Java Kotlin ALOAD 0 ALOAD 1 ICONST_0 ICONST_0 ICONST_0 ICONST_0 IASTORE ASTORE ALOAD 0 ALOAD 1 ICONST_1 ICONST_1 ICONST_0 ICONST_0 IASTORE IASTORE
The bytecode is slightly different, if you ask me why? My hen. . . . . .
Comparison with C #
As a die-hard fan of .net, this time I will think about whether c # is faster, not to mention .net core 3 has done a lot of performance optimization,
class Program { static void Main(string[] args) { Test3.test1(); } } class Test3 { public static void test1() { long count = 1000000000; var watch = System.Diagnostics.Stopwatch.StartNew(); int[] target = new int[8]; for (int i = 0; i < count; i++) { Clear8(target); } watch.Stop(); Console.WriteLine("fill8 " + watch.Elapsed); watch.Restart(); for (int i = 0; i < count; i++) { Array.Clear(target, 0,8); } watch.Stop(); Console.WriteLine("Array.Clear8 " + watch.Elapsed); Console.WriteLine(); } static void Clear8(int[] target) { /* if (target.Length < 8) { throw new IndexOutOfRangeException(); }*/ target[0] = 0; target[1] = 0; target[2] = 0; target[3] = 0; target[4] = 0; target[5] = 0; target[6] = 0; target[7] = 0; } }
Test results:
fill8 00:00:02.7462676
Array.Clear8 00:00:08.4920514
Compared with Java, it is even slower, and even the Array.clear that comes with the system is even slower. How can this make me bear it, so Span.Fill (0), the result is even more unsatisfactory.
Performance compared to Nim
Interest is mentioned, then use C language to achieve one ... Not written, I am stupid ..., then use Rust to implement one, or not realized, follow the tutorial step by step, Still not done ...

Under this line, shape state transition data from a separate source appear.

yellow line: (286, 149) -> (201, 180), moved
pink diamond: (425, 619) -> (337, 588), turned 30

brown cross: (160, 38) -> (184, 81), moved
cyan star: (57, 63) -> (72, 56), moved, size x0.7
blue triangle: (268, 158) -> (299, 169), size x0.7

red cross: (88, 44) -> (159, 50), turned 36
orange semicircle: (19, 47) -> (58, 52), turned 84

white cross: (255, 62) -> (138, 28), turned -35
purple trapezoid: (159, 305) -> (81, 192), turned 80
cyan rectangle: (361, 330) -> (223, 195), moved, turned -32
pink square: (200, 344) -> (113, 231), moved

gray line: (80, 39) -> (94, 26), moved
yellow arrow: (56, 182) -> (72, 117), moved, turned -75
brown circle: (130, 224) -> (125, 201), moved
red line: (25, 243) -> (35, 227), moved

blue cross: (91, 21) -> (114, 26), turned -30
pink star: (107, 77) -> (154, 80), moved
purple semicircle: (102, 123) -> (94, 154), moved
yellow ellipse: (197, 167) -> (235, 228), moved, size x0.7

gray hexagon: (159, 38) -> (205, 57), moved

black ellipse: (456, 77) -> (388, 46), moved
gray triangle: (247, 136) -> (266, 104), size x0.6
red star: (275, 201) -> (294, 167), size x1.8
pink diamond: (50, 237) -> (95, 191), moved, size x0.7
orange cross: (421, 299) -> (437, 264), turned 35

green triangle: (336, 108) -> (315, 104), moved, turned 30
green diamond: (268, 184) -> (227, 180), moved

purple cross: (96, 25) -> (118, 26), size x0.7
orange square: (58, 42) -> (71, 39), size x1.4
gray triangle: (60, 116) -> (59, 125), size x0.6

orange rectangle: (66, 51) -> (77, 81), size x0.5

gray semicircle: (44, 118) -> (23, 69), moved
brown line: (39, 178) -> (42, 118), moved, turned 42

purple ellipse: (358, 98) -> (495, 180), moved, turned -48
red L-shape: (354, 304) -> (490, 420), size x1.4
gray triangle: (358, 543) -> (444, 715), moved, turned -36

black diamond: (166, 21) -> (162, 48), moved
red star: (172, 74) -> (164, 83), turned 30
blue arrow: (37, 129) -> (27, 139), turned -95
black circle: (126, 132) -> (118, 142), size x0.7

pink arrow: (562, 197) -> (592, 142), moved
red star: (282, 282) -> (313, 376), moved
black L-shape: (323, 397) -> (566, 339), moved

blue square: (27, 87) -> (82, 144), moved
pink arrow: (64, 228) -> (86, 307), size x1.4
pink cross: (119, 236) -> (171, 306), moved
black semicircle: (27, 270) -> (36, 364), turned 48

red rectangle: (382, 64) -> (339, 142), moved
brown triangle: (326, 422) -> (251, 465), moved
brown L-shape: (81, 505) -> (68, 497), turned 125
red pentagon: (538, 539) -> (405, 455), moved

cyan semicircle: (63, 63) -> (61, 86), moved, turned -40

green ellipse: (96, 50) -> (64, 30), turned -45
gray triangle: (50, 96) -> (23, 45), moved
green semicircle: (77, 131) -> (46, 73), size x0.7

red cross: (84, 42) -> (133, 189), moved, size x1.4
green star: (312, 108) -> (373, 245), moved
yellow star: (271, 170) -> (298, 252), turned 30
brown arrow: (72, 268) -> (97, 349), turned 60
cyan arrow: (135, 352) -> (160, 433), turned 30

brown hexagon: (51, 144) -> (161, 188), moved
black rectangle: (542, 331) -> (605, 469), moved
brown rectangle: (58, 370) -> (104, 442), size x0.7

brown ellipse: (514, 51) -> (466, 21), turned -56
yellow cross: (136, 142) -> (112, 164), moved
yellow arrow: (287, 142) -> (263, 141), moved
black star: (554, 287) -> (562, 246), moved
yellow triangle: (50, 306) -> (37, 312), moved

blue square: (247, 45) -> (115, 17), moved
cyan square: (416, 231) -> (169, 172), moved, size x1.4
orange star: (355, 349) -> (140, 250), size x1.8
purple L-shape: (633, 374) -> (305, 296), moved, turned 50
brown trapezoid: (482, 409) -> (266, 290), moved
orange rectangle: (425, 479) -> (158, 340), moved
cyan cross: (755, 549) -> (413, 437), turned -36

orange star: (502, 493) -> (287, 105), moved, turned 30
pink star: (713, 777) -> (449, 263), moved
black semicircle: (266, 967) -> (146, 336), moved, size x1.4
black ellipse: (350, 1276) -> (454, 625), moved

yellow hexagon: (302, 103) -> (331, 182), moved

Finally tossing out a Nim environment, um, it is still simple.
import times, strutils proc clear8*[int](target: var seq[int]) = target[0] = 0 target[1] = 0 target[2] = 0 target[3] = 0 target[4] = 0 target[5] = 0 target[6] = 0 target[7] = 0 proc clear*[int](target: var seq[int]) = for i in 0..<target.len: target[i] = 0 proc test3() = const size = 8 var start = epochTime() var target = newseq[int](size) for i in 0..<10_0000_0000: target.clear8() let elapsedStr = (epochTime() - start).formatFloat(format = ffDecimal, precision = 3) echo "fill8 ", elapsedStr start = epochTime() for i in 0..<10_0000_0000: target.clear() let elapsedStr2 = (epochTime() - start).formatFloat(format = ffDecimal, precision = 3) echo "Arrays.fill ", elapsedStr2 test3()
For test results, pay attention to adding --release parameter.
fill8 3.499
Arrays.fill 5.825
Disappointment, and its disappointment.
Remarks
All tests were conducted on my desktop computer and the configuration is as follows:
AMD Ryzen 5 3600 6 Core 3.59 Ghz
8 GB RAM
Windows 10 64 Professional Edition
All tests are compiled using release.